• DIRECTIONS
Each line from the one containing "root of tail: (429, 137)" through the end of the data below is to be output verbatim, with no lines added or left out.

Start of Block

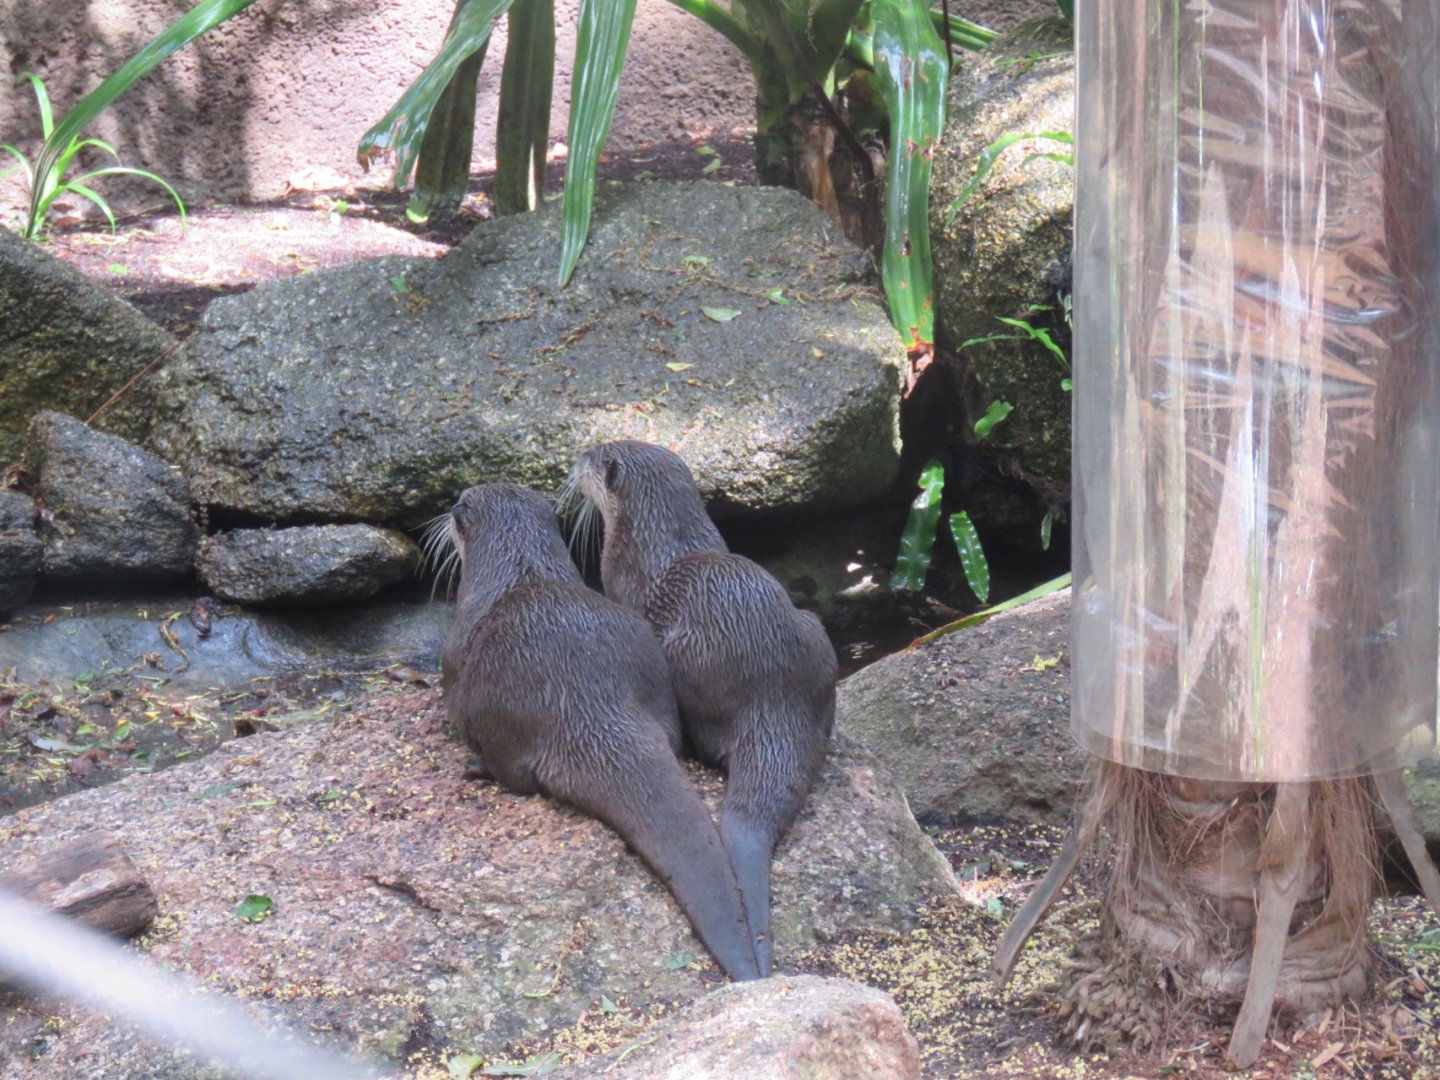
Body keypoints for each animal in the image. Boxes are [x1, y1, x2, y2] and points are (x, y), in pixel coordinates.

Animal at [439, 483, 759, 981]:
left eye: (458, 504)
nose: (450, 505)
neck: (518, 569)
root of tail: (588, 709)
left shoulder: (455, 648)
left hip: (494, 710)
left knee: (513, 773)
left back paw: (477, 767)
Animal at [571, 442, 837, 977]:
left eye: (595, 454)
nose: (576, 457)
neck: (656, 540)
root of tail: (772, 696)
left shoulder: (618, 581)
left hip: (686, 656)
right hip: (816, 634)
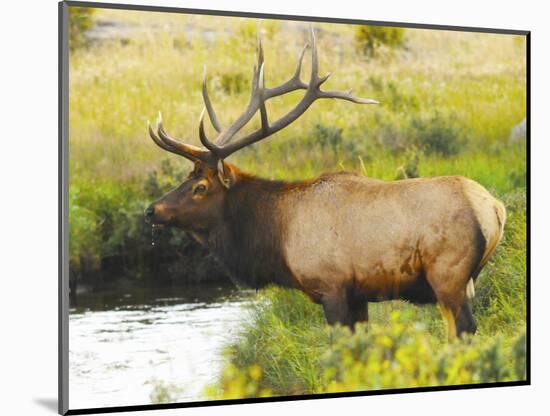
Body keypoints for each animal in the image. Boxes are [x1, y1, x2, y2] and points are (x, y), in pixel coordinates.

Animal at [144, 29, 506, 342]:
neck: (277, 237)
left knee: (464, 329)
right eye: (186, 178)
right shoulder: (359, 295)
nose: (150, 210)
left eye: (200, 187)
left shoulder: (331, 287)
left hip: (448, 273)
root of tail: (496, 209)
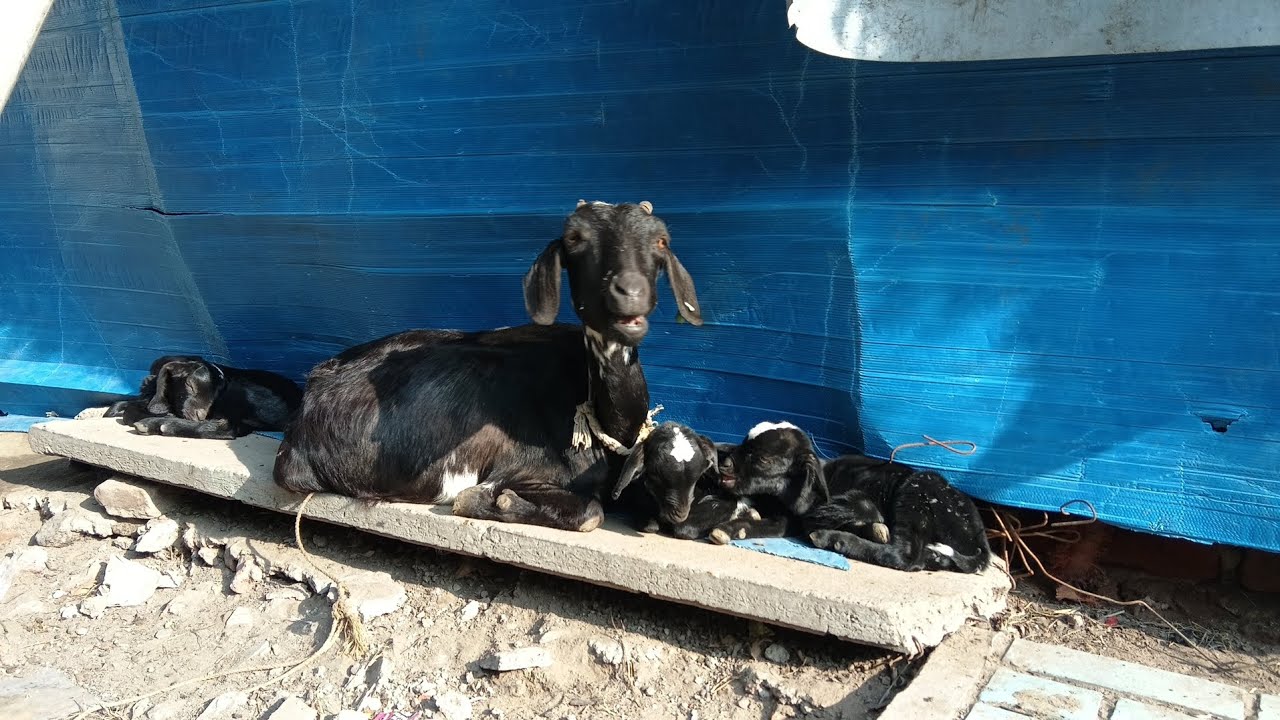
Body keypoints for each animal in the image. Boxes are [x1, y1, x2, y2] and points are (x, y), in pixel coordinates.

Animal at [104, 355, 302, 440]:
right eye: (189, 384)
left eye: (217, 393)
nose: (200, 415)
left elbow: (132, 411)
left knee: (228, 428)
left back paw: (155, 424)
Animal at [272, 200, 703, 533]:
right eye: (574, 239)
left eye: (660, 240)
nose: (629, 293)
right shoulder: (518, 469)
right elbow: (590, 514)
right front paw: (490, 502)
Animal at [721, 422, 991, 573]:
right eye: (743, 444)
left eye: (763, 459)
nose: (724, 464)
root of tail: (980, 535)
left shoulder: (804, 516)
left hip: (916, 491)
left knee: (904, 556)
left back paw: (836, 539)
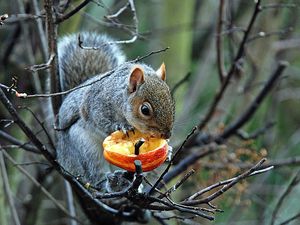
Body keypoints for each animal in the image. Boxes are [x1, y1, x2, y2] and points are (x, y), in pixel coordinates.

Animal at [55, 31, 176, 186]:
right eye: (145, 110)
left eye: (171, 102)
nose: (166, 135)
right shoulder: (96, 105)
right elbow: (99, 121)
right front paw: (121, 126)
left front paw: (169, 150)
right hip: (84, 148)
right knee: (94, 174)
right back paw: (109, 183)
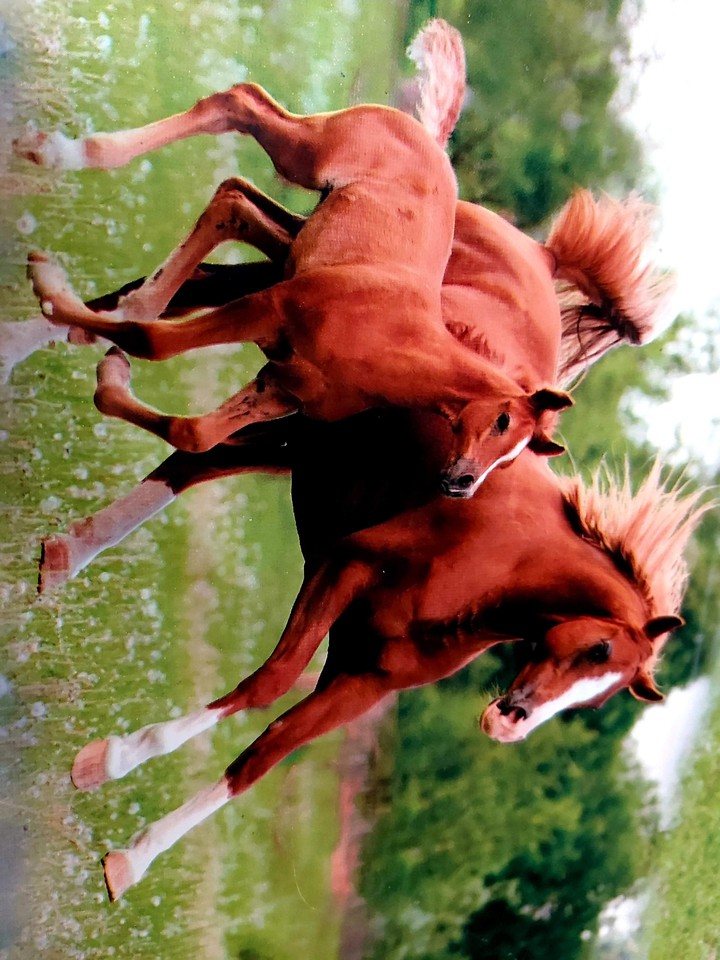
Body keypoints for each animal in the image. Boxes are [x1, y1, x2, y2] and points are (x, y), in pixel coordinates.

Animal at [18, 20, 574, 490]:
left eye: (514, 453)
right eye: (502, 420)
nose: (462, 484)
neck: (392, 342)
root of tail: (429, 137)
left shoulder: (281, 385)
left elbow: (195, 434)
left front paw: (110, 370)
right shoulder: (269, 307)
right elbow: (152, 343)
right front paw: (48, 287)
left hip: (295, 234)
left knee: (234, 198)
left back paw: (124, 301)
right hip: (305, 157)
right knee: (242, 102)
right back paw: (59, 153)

End of Block

• RESPONSE AREA
root of tail: (429, 137)
left shoulder: (281, 385)
left elbow: (195, 434)
left front paw: (110, 370)
right shoulder: (269, 307)
right elbow: (152, 343)
right front paw: (48, 287)
left hip: (295, 234)
left knee: (234, 198)
left back paw: (124, 301)
right hip: (305, 157)
right knee: (242, 102)
right back paw: (59, 153)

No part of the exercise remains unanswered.